:: YOUR GOAL ::
Please rewrite the stretch of the boat restoration thread from "View media item 705" through "with thickened epoxy.", changing "thickened epoxy" to "epoxy putty".

:: SELECTED PASSAGE ::
# 14ft queen craft restoration project.



## CodyW (Jan 26, 2016)

Post some pics


----------



## Marlinman1990 (Apr 14, 2013)

I started demolition in October 2015. I don't get a lot done cause I have limited time due to job. Plus I have a 2 year old and wife who I try not to upset too much with my projects but we all know how that goes. Lol


----------



## Marlinman1990 (Apr 14, 2013)

Pics are coming.


----------



## Marlinman1990 (Apr 14, 2013)

CodyW said:


> Post some pics


How do I get the pics to show up I tried putting a url it didn't work


----------



## Marlinman1990 (Apr 14, 2013)

View media item 705


----------



## Marlinman1990 (Apr 14, 2013)

View media item 706
Got the transom cut out and and the rear bulkhead both set in with thickened epoxy.


----------



## Marlinman1990 (Apr 14, 2013)

View media item 707After glas sing in the transom with 1708 biaxial and the rear bulkhead I cut out the rear sub floor for the aft compartment.


----------



## Marlinman1990 (Apr 14, 2013)

View media item 711 my attempt to mock up the fwd bulkhead. Worked pretty well. And yes we used great stuff to add foam between the stringers I later ripped it all out you will see in later pictures. Didn't want to risk it absorbing water.


----------



## Marlinman1990 (Apr 14, 2013)

View media item 708 got the fwd bulkhead cut out I am not going to glass it in till later. I decided to cut my deck out and glass it in first and then glass the fwd bulkhead to it. So I'll just have to cut the bottom off so it's flush with the deck.

:: THE DATA ::
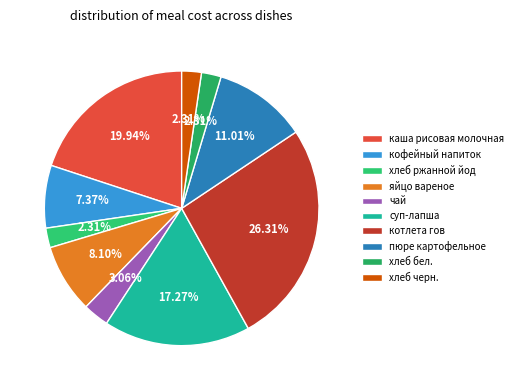

To the nearest percent, what portion does хлеб ржанной йод represent?

2%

:: OUTPUT BELOW ::
View media item 705


----------



## Marlinman1990 (Apr 14, 2013)

View media item 706
Got the transom cut out and and the rear bulkhead both set in with epoxy putty.